Find Mode in Binary Search Tree

The provided solution finds the mode(s) in a Binary Search Tree (BST) using a depth-first search (DFS) traversal and a hashmap (or object in JavaScript) to keep track of the frequency of each value encountered in the tree. Here's a step-by-step explanation followed by pseudo code:

Explanation:

1. Define a hashmap (memo):

This hashmap is used to store the frequency of each value encountered in the tree. The keys are the node values, and the values are their respective counts.

2. Depth-First Search (DFS) function:

The dfs function is defined to traverse the tree. It's a recursive function that visits every node in the tree, starting from the root.

3. Recursive DFS traversal:

For each node visited, the function recursively calls itself on the left and right children of the node (if they exist), ensuring that all nodes in the tree are visited.

4. Update hashmap:

After visiting a node's children, the function updates the hashmap with the current node's value. If the value is already in the hashmap, its count is incremented. Otherwise, it's added to the hashmap with a count of 1.

5. Sorting and finding modes:

After the DFS traversal is complete, the entries in the hashmap are sorted in descending order by their frequency. The highest frequency (or frequencies, in case of a tie) determines the mode(s) of the tree.

6. Constructing the result:

The function then iterates through the sorted array of frequencies. It adds the values with the highest frequency to the result array. The iteration stops as soon as a value with a lower frequency is encountered, as the array is sorted.

7. Return result:

Finally, the function returns the result array, which contains the mode(s) of the BST.

Pseudo Code:

                                        
function findMode(root):
    Initialize a hashmap (memo) to store value frequencies
    Define a DFS function (dfs) that takes a node (n) as its argument

    DFS function (n):
        if n is null, return
        Call DFS on n.left (left child)
        Call DFS on n.right (right child)
        Update memo with n.val (increment if exists, set to 1 if not)

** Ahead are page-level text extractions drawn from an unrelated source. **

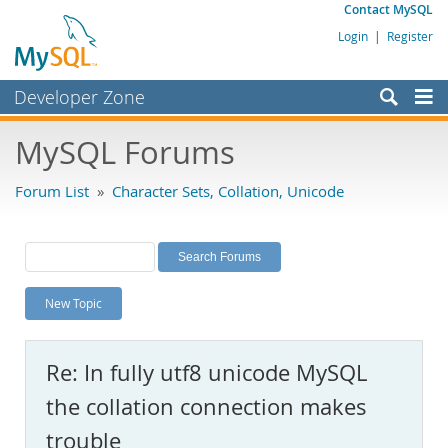
Contact MySQL
Login
|
Register
Developer Zone
Forums
MySQL Forums
Bugs
Forum List
»
Character Sets, Collation, Unicode
Worklog
Labs
Planet MySQL
New Topic
News and Events
Community
Re: In fully utf8 unicode MySQL
MySQL.com
the collation connection makes
Downloads
trouble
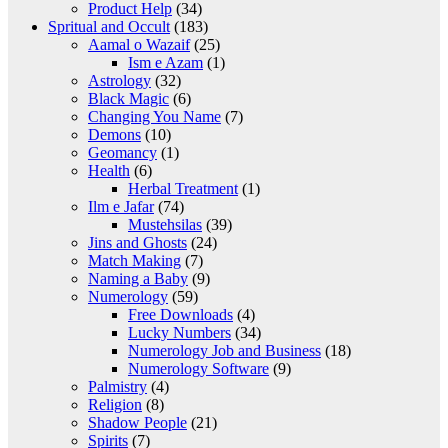
Product Help
(34)
Spritual and Occult
(183)
Aamal o Wazaif
(25)
Ism e Azam
(1)
Astrology
(32)
Black Magic
(6)
Changing You Name
(7)
Demons
(10)
Geomancy
(1)
Health
(6)
Herbal Treatment
(1)
Ilm e Jafar
(74)
Mustehsilas
(39)
Jins and Ghosts
(24)
Match Making
(7)
Naming a Baby
(9)
Numerology
(59)
Free Downloads
(4)
Lucky Numbers
(34)
Numerology Job and Business
(18)
Numerology Software
(9)
Palmistry
(4)
Religion
(8)
Shadow People
(21)
Spirits
(7)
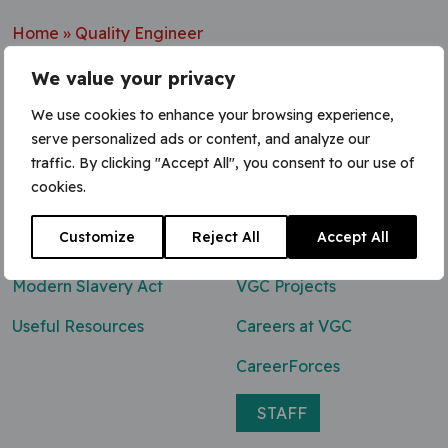
Home
»
Quality Engineer
We value your privacy
We use cookies to enhance your browsing experience,
serve personalized ads or content, and analyze our
Contact Us
traffic. By clicking "Accept All", you consent to our use of
cookies.
0800 047 8118
Customize
Reject All
Accept All
enq@vgcgroup.co.uk
Modern Slavery Act
VGC Projects
Useful Resources
Careers at VGC
CareerForces
STAFF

    Call DFS with root node
    Convert memo to an array of [value, frequency] pairs and sort it in descending order by frequency
    Initialize an empty array (ans) for storing modes
    Iterate through the sorted array:
        if current frequency equals the highest frequency, add the value to ans
        else, break the loop
    Return ans
                                    

Note on Space Complexity:

The follow-up question asks if it's possible to solve this without using any extra space. The provided solution does use extra space for the hashmap and the sorted array. An in-order traversal could be used to leverage the properties of the BST to find modes without extra space, but this would require a more complex approach to keep track of the current count, maximum count, and modes as you traverse.